Entries supplied:
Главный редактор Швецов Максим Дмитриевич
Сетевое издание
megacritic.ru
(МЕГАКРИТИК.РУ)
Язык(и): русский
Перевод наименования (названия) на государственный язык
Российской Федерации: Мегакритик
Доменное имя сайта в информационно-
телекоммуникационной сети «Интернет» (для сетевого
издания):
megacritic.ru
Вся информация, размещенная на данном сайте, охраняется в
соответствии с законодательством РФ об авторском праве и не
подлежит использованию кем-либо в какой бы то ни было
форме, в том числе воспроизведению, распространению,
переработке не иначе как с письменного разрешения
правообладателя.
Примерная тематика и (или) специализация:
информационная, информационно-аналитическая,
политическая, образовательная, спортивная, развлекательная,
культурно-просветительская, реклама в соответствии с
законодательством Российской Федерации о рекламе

---

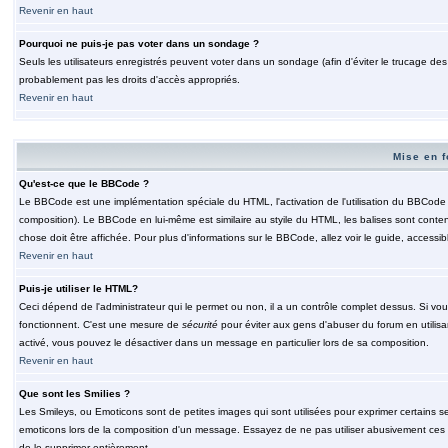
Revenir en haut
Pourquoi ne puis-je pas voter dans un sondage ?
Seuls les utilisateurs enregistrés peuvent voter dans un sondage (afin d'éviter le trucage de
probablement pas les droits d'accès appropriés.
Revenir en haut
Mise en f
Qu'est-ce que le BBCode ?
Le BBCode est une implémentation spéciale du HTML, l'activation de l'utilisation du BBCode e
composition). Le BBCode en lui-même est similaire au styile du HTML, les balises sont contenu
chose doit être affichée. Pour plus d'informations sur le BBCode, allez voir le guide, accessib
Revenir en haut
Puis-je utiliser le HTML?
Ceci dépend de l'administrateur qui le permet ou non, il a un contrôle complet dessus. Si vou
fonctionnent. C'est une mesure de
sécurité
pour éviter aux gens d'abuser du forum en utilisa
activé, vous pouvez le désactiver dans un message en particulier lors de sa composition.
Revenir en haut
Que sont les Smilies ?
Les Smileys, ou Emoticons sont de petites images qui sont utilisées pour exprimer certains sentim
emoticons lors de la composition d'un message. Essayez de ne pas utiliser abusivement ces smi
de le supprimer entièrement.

Activity: Determine how many of the lines above include the word "информационно", then give that number and nothing else.

Final answer: 2